* _SHORT EXERCISE_
Please write out the material below word for word, leaving out the pictures.

* _AVAILABLE RECORDS_
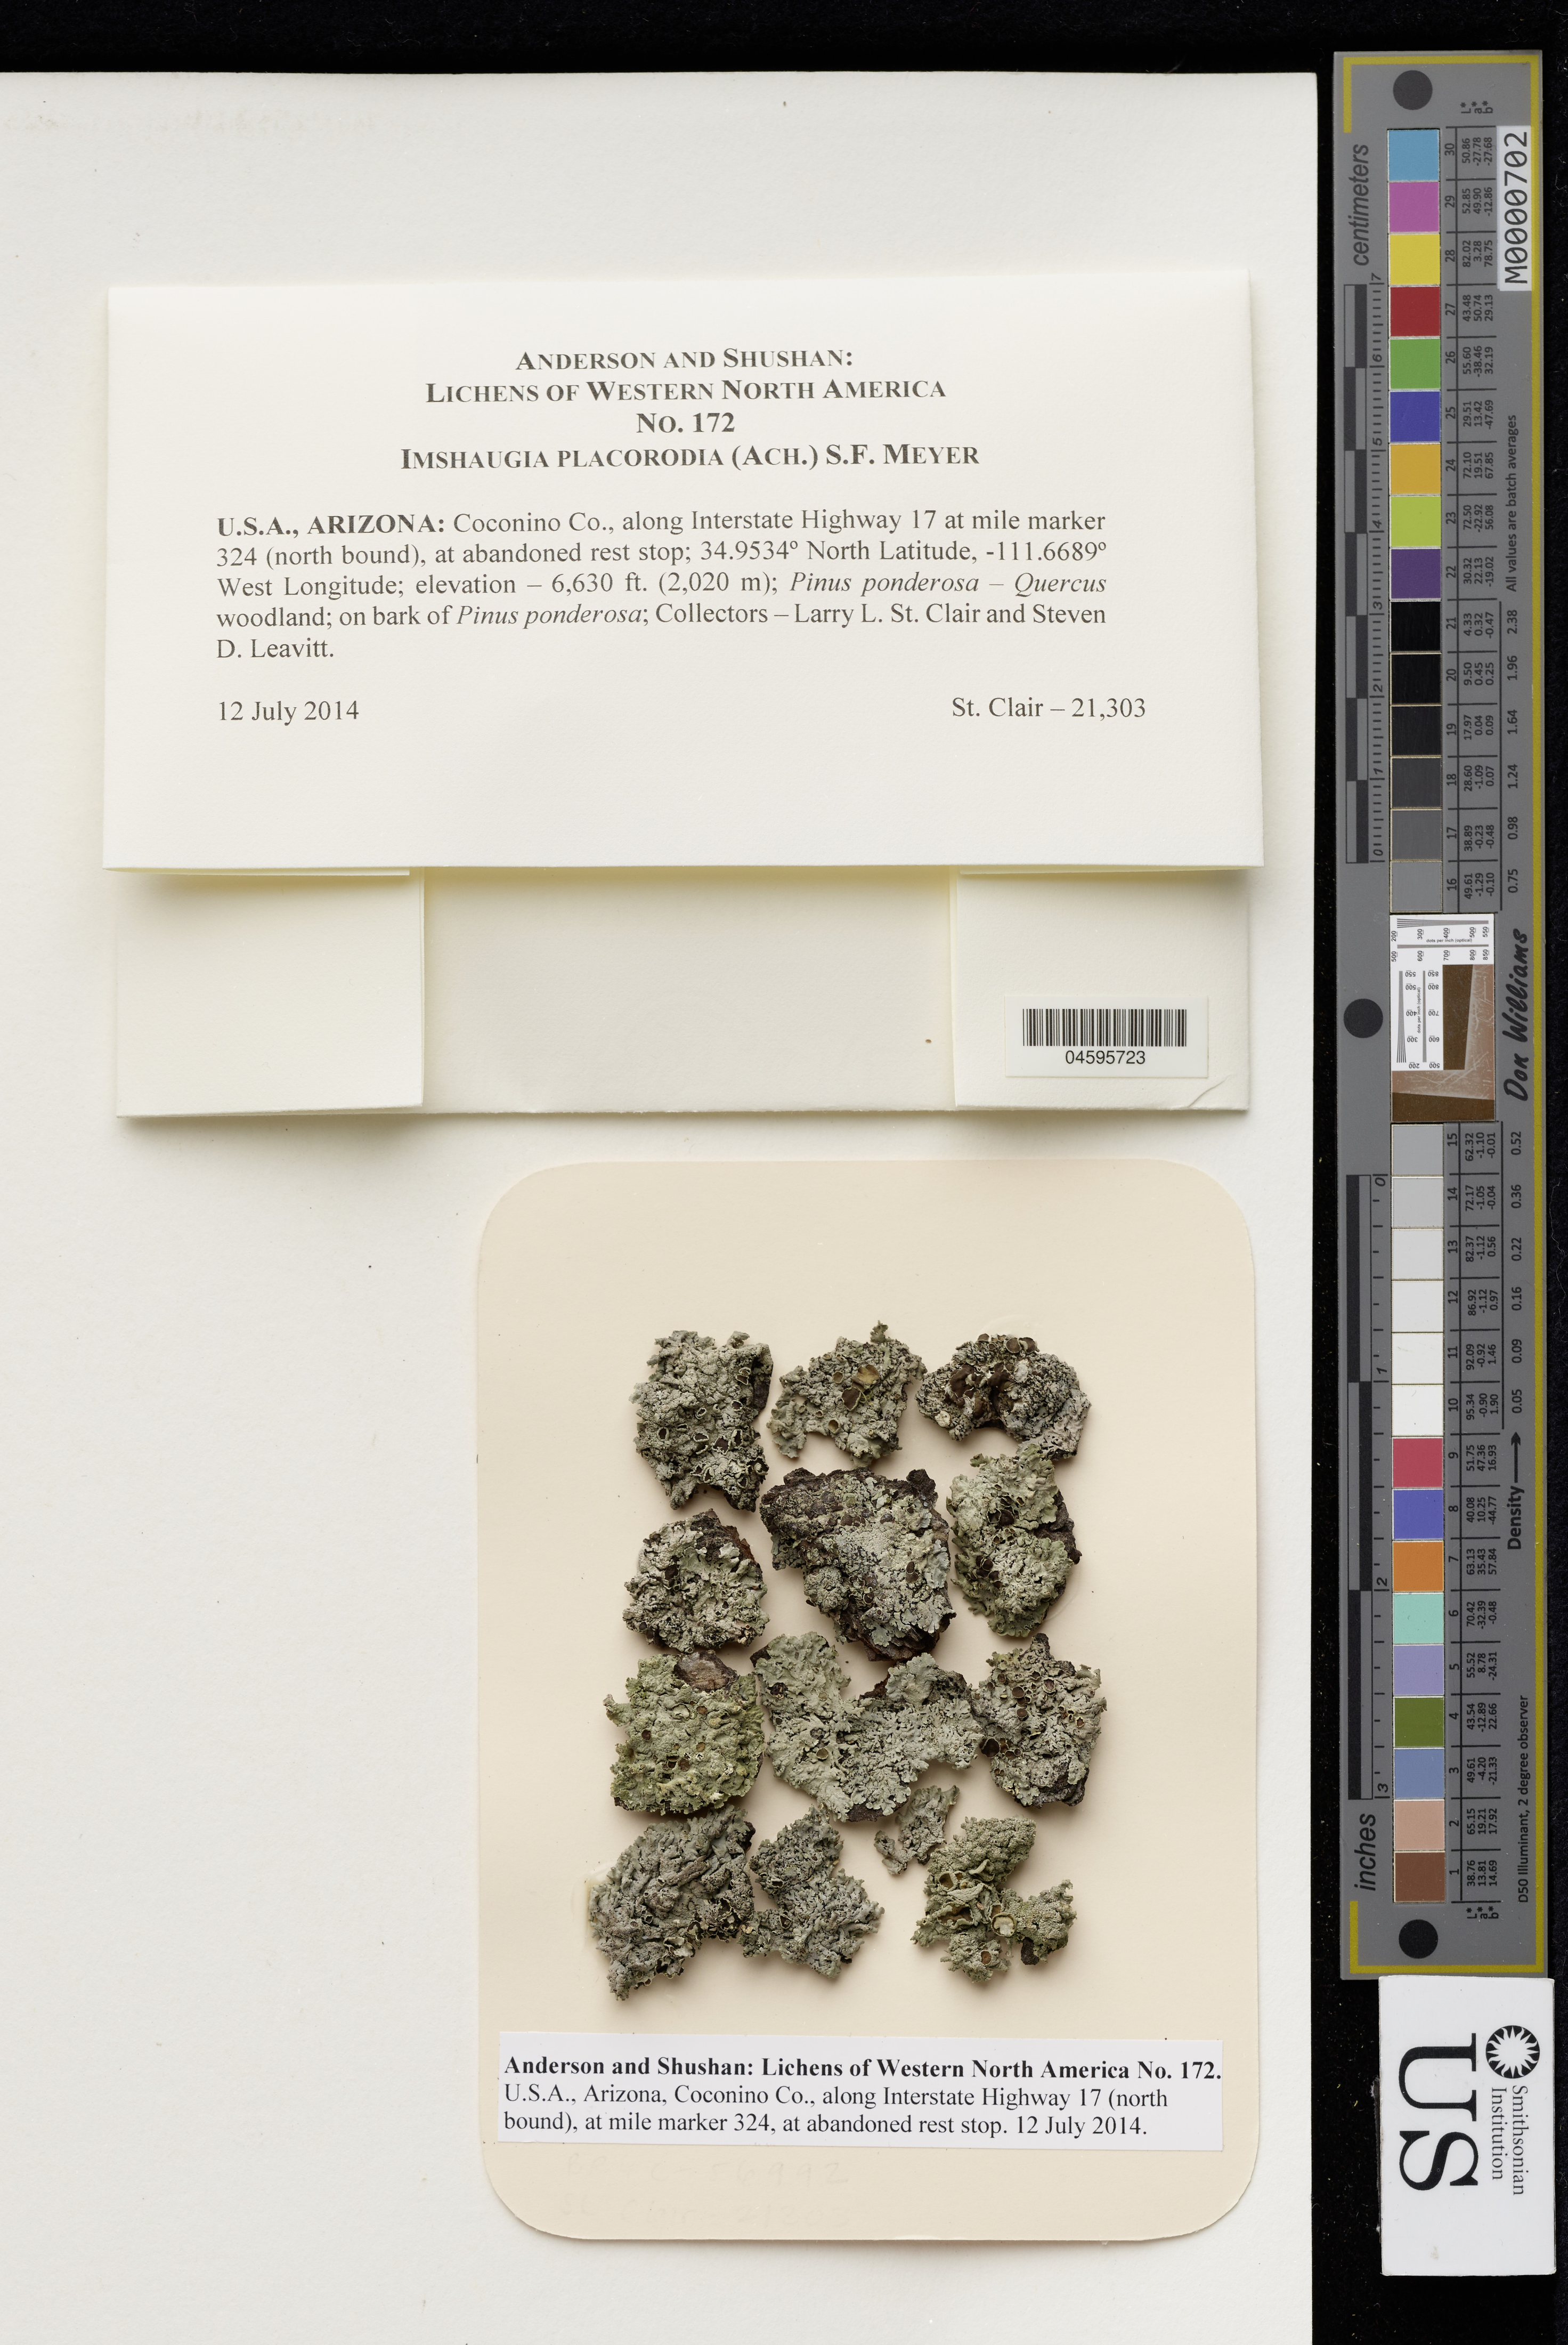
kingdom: Fungi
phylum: Ascomycota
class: Lecanoromycetes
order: Lecanorales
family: Parmeliaceae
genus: Imshaugia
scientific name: Imshaugia placorodia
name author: (Ach.) S.L.F. Mey.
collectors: L.L. St.Clair & S. Leavitt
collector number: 21303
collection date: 2014-07-12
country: United States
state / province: Arizona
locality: Western North America. Coconino Co., along Interstate Highway 17 at mile marker 324 (north bound), West Longitude.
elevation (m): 2020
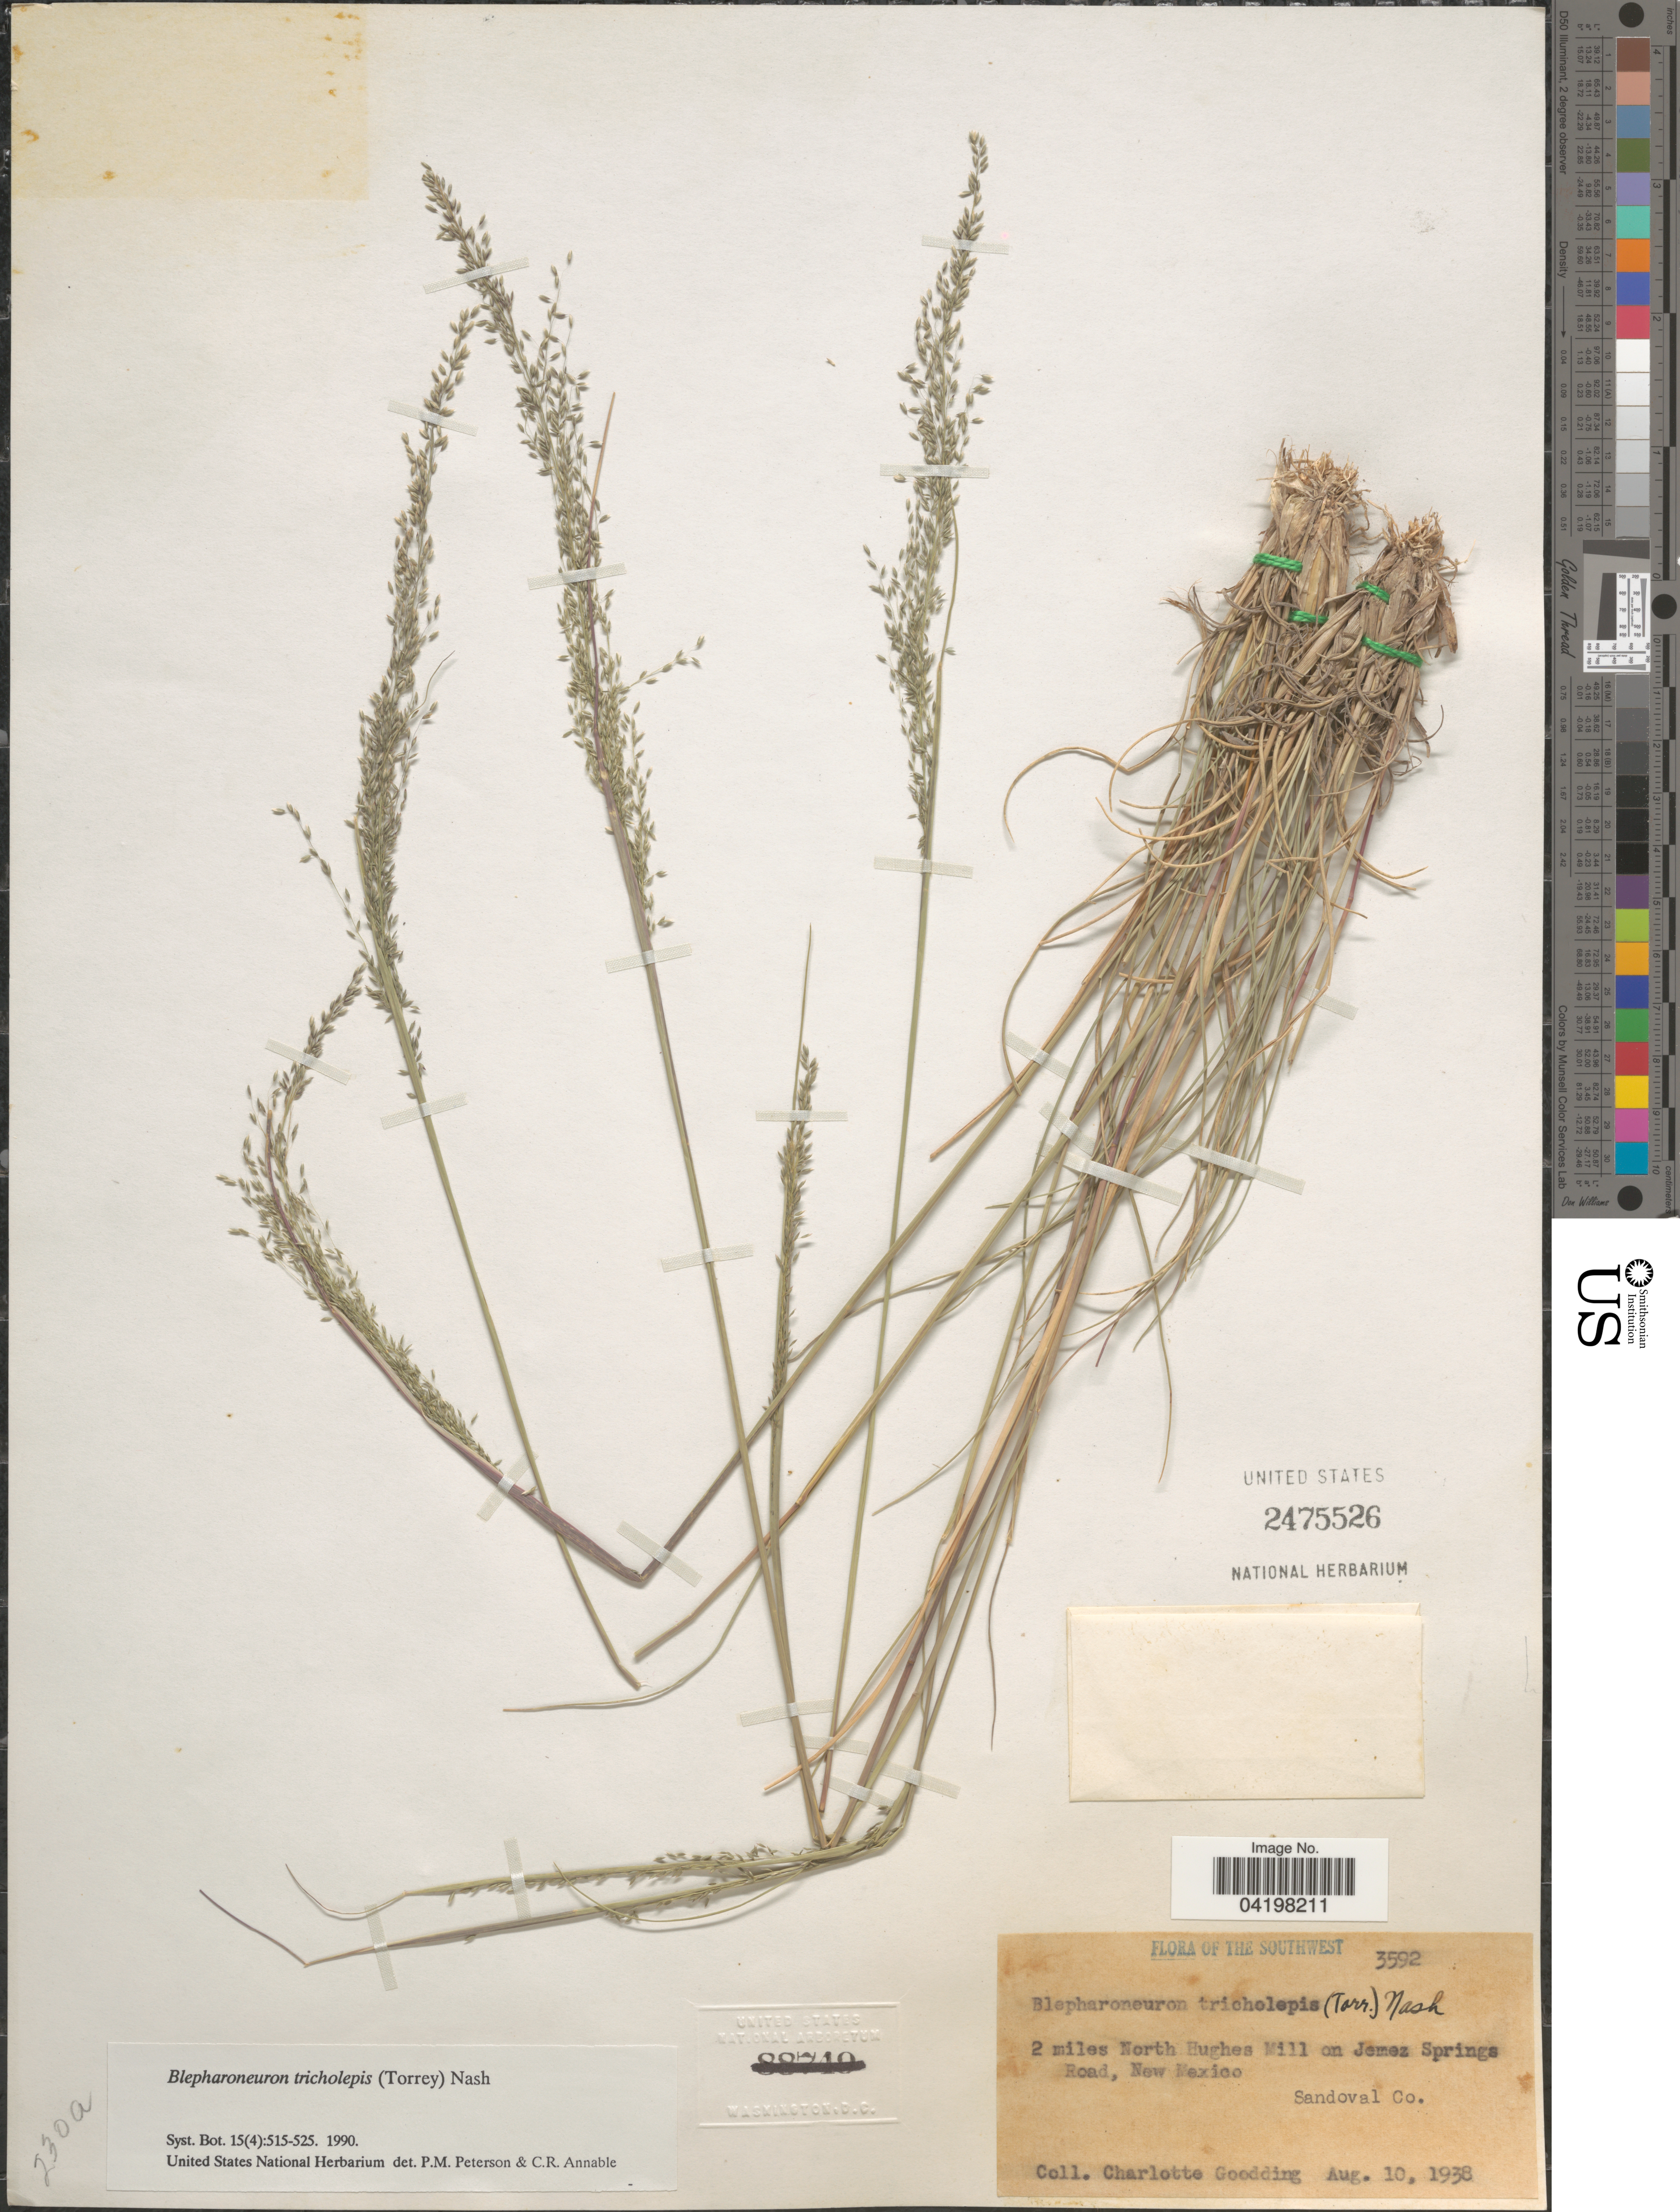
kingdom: Plantae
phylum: Tracheophyta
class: Liliopsida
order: Poales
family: Poaceae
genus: Muhlenbergia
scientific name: Muhlenbergia tricholepis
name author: (Torr.) Columbus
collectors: C. Goodding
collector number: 3592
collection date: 1938-08-10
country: United States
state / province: New Mexico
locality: The Southwest. 2 miles North Hughes Mill on Jemez Springs Road. Sandoval Co.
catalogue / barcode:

* _OUTPUT FOR THIS TASK_
kingdom: Fungi
phylum: Ascomycota
class: Lecanoromycetes
order: Lecanorales
family: Parmeliaceae
genus: Imshaugia
scientific name: Imshaugia placorodia
name author: (Ach.) S.L.F. Mey.
collectors: L.L. St.Clair & S. Leavitt
collector number: 21303
collection date: 2014-07-12
country: United States
state / province: Arizona
locality: Western North America. Coconino Co., along Interstate Highway 17 at mile marker 324 (north bound), West Longitude.
elevation (m): 2020
kingdom: Plantae
phylum: Tracheophyta
class: Liliopsida
order: Poales
family: Poaceae
genus: Muhlenbergia
scientific name: Muhlenbergia tricholepis
name author: (Torr.) Columbus
collectors: C. Goodding
collector number: 3592
collection date: 1938-08-10
country: United States
state / province: New Mexico
locality: The Southwest. 2 miles North Hughes Mill on Jemez Springs Road. Sandoval Co.
catalogue / barcode:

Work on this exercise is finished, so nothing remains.